In Sahaptian languages, we have to always keep in mind the consonant sound symbolism that makes alternations like /l ~ n/ omnipresent. So our supposed lil should also be thought of as, potentially, nin. (We don’t seem to find words that include both sounds at once; there’s a kind of consonant harmony that occurs, so I haven’t found any shapes like *lin or *nil.)
And there is a Nez Perce verbal suffix -in’ ‘passive participial’ that has the form -nin’ when it’s word-final. Could that suffix be part of CW saplél‘s etymology?
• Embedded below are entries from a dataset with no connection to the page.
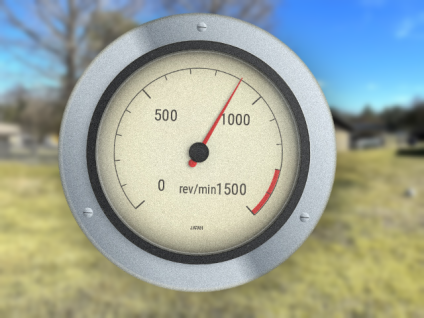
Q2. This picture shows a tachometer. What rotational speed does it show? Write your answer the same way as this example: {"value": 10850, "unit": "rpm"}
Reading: {"value": 900, "unit": "rpm"}
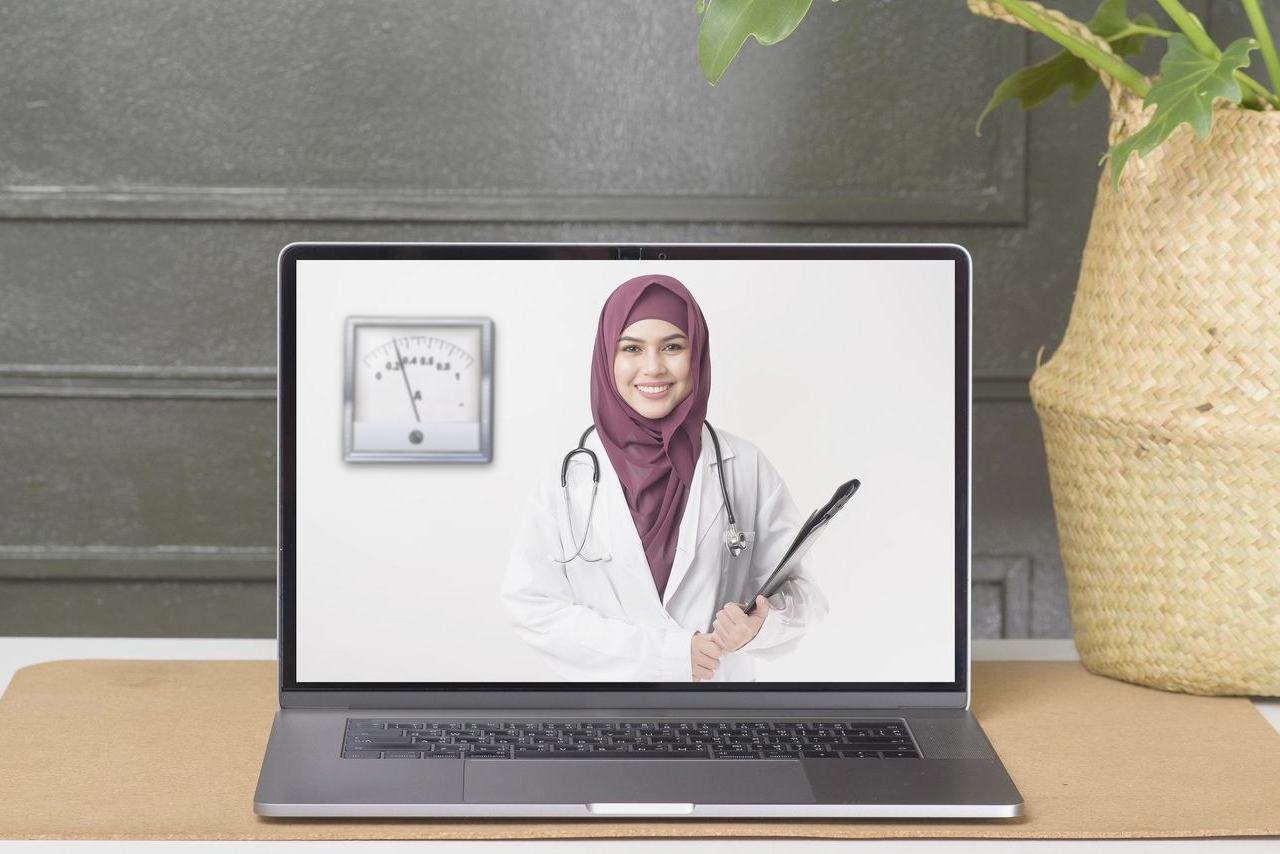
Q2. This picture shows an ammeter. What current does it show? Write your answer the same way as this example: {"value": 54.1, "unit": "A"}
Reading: {"value": 0.3, "unit": "A"}
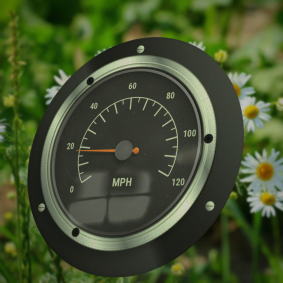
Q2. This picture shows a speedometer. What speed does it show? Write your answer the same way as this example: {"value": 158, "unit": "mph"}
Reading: {"value": 17.5, "unit": "mph"}
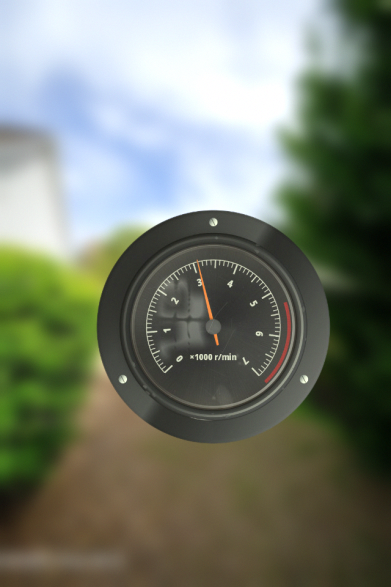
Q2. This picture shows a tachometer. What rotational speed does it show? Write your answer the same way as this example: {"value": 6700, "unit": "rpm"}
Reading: {"value": 3100, "unit": "rpm"}
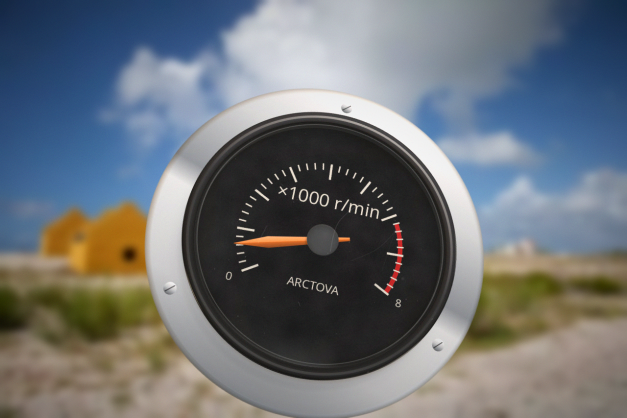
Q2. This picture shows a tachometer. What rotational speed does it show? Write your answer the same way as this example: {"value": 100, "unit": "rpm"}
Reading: {"value": 600, "unit": "rpm"}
We’d have to postulate an unusually-formed NPerce word, containing only a prefix and a suffix! (Salish languages do that, but I don’t think Sahaptian ones do.) But as I noted above, there seems to be a historical pattern of Sahaptian prefixes originating from (previously) root words, so could it be that the sep-/cep- here were just that, which in turn would allow the use of the –nin’ suffix?
The advantage of this hypothesis is its clear semantics, ‘multiple things caused to be pressed’, which is the action involved in forming these loaves.
In Ichishkíin (Yakama) Sahaptin, there’s a noun root n
inú ‘sand’. Would there be any reason to suppose that CW saplél traces back to a word for ‘pressing sand’?
A REMAINING ISSUE
We also have to take on the issue of why no such word as *seplíl / *ceplíl / *sepnín / *cepnín has been documented in Nez Perce! Was it an older term that became obsolete for some reason?
This word is known in the Kiksht Upper Chinookan language, a neighbor of Sahaptian, and I understand biscuitroot loaves to have been an item of trade. Maybe this word is Chinookan, not Sahaptian, in origin. But my grasp of Chinookan morphology suggests to me (but doesn’t prove) that it’d be hard to form a word like saplél in Chinookan, which is why I’ve turned to Sahaptian instead.
Hypothesis 4: The word is indeed a gallicism, from “la farine”, despite the unexplained shift of the initial consonant to /s/ (which may be due to folk etymology/interference involving any or even all of the words listed in this posting).
In support of this hypothesis I call upon an expert in Chinuk Wawa: his observation that final stress in Chinuk wawa words is only found in a subset of French loanwords is relevant here:
Nicely argued 🙂 But final stress in CW is not limited to words of French etymology. E.g. ɬawá ‘slow’, yakwá ‘here’… The generalization is about a tendency, not a rule. And saplél antedates the big francophone presence in the PNW.